**The data**
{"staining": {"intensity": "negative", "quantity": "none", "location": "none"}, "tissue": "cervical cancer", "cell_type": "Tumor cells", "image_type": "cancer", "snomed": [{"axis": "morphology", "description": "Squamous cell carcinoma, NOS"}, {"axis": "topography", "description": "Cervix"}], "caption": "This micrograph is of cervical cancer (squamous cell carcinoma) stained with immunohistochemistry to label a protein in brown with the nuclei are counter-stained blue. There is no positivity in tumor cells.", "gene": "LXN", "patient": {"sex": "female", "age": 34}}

--

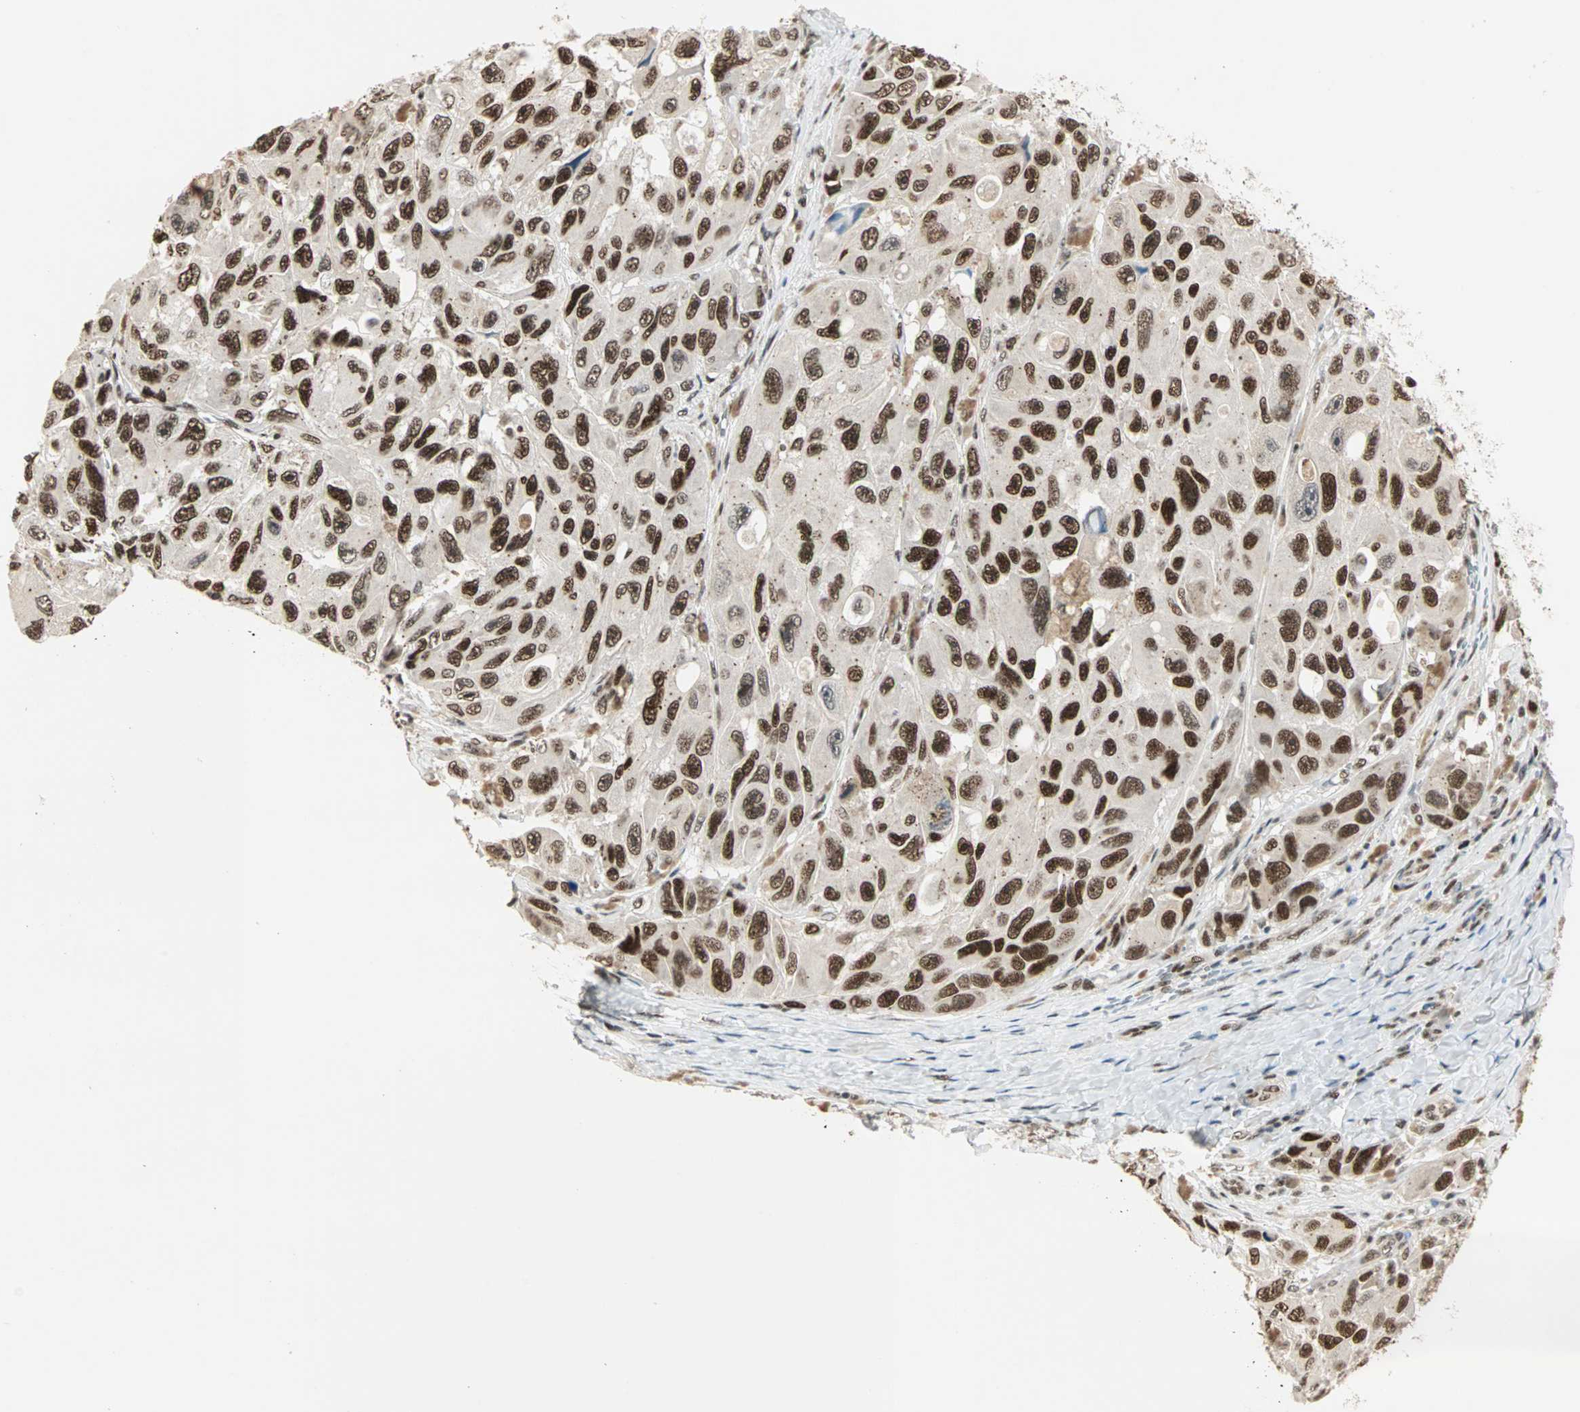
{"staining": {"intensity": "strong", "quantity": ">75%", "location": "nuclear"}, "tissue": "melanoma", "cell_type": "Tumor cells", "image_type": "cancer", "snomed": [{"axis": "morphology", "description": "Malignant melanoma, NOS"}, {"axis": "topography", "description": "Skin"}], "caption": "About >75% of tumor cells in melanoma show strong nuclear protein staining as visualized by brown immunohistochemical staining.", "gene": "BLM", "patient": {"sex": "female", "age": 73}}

---

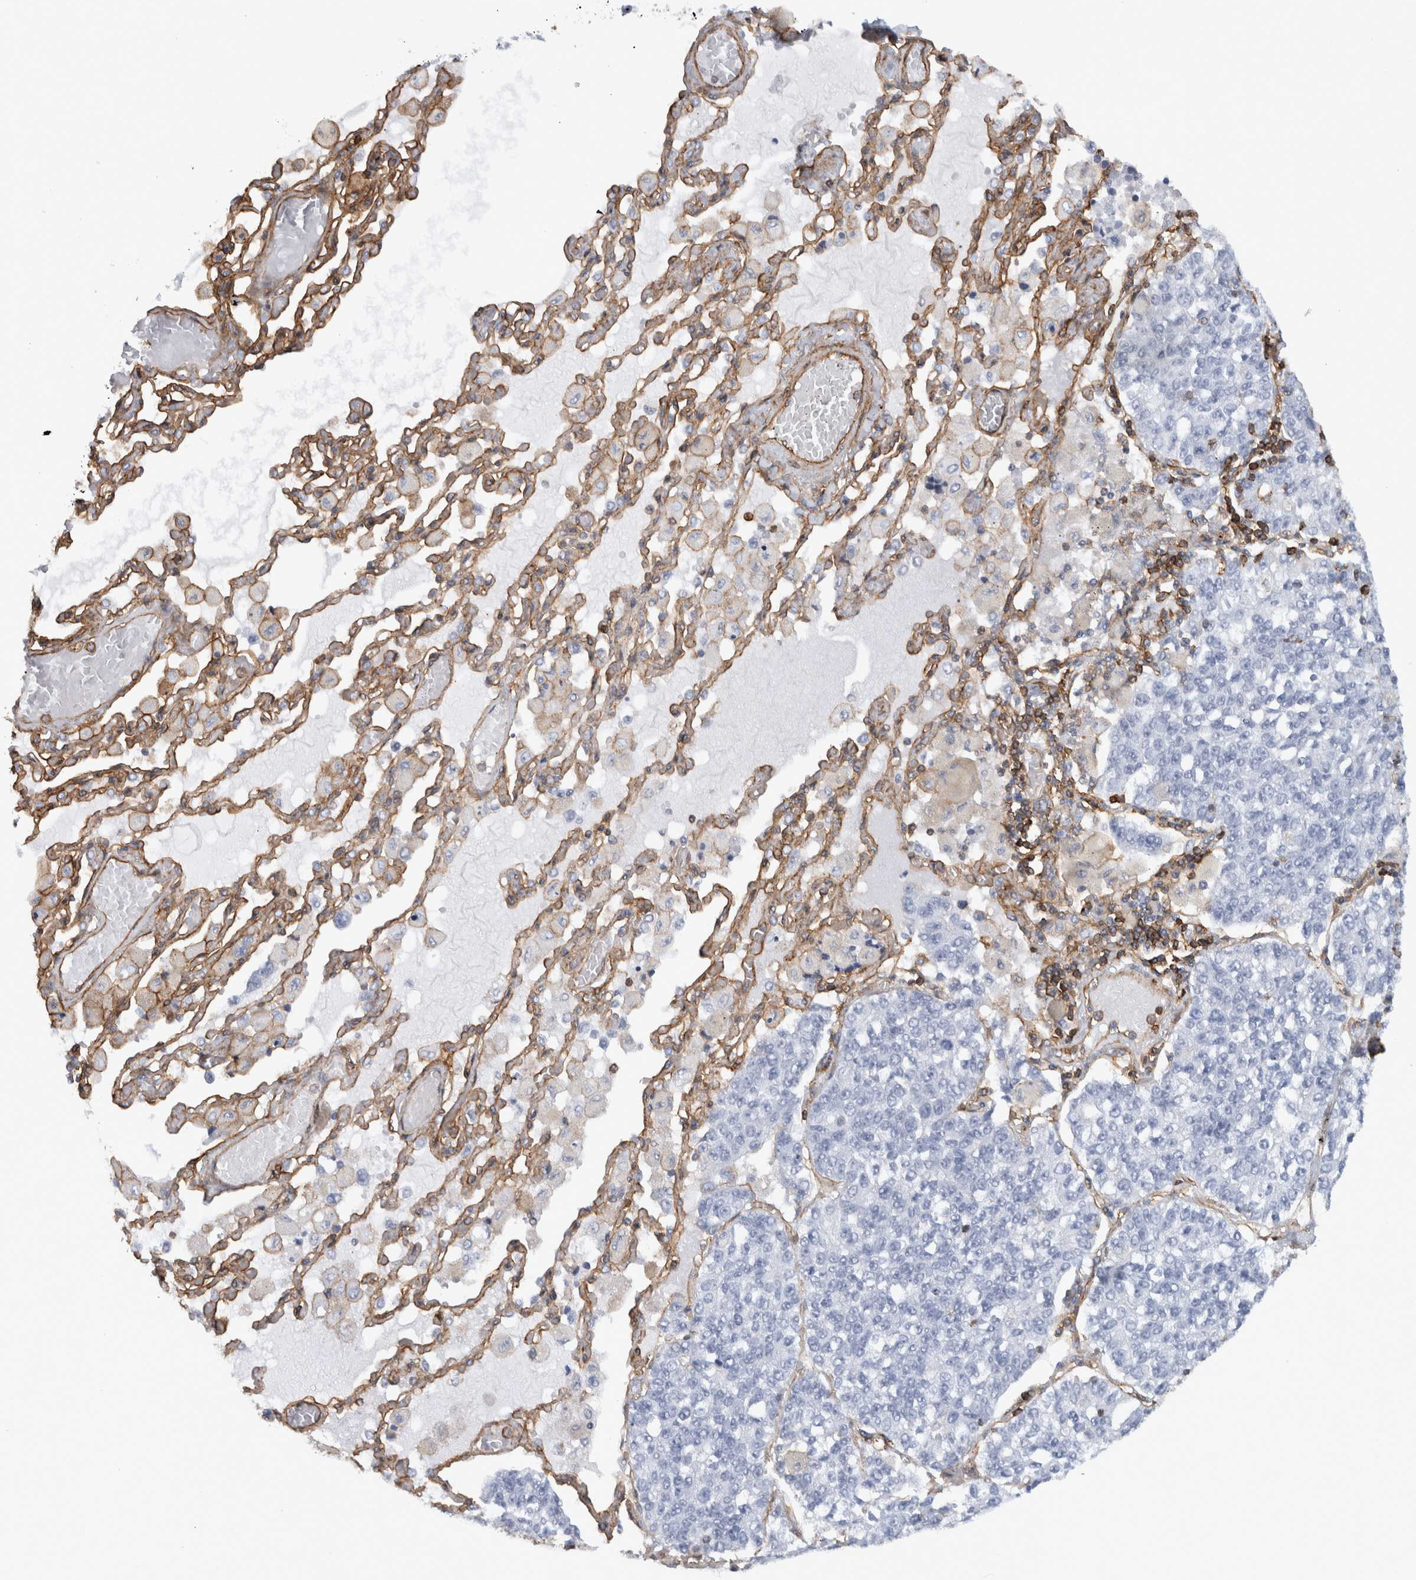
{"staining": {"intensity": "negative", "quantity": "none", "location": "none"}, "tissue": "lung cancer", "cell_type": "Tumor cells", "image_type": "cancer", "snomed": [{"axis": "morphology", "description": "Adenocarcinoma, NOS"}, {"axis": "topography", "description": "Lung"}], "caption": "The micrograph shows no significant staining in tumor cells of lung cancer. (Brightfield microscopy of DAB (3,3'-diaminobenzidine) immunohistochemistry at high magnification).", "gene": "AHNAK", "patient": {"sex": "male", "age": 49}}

**The task**
Lines of the listing above that contain the word "none" must all be copied.

**Result of the task**
{"staining": {"intensity": "negative", "quantity": "none", "location": "none"}, "tissue": "cervical cancer", "cell_type": "Tumor cells", "image_type": "cancer", "snomed": [{"axis": "morphology", "description": "Squamous cell carcinoma, NOS"}, {"axis": "topography", "description": "Cervix"}], "caption": "This micrograph is of cervical cancer (squamous cell carcinoma) stained with immunohistochemistry to label a protein in brown with the nuclei are counter-stained blue. There is no positivity in tumor cells.", "gene": "LXN", "patient": {"sex": "female", "age": 34}}
{"staining": {"intensity": "negative", "quantity": "none", "location": "none"}, "tissue": "lung cancer", "cell_type": "Tumor cells", "image_type": "cancer", "snomed": [{"axis": "morphology", "description": "Adenocarcinoma, NOS"}, {"axis": "topography", "description": "Lung"}], "caption": "The micrograph shows no significant staining in tumor cells of lung cancer. (Brightfield microscopy of DAB (3,3'-diaminobenzidine) immunohistochemistry at high magnification).", "gene": "AHNAK", "patient": {"sex": "male", "age": 49}}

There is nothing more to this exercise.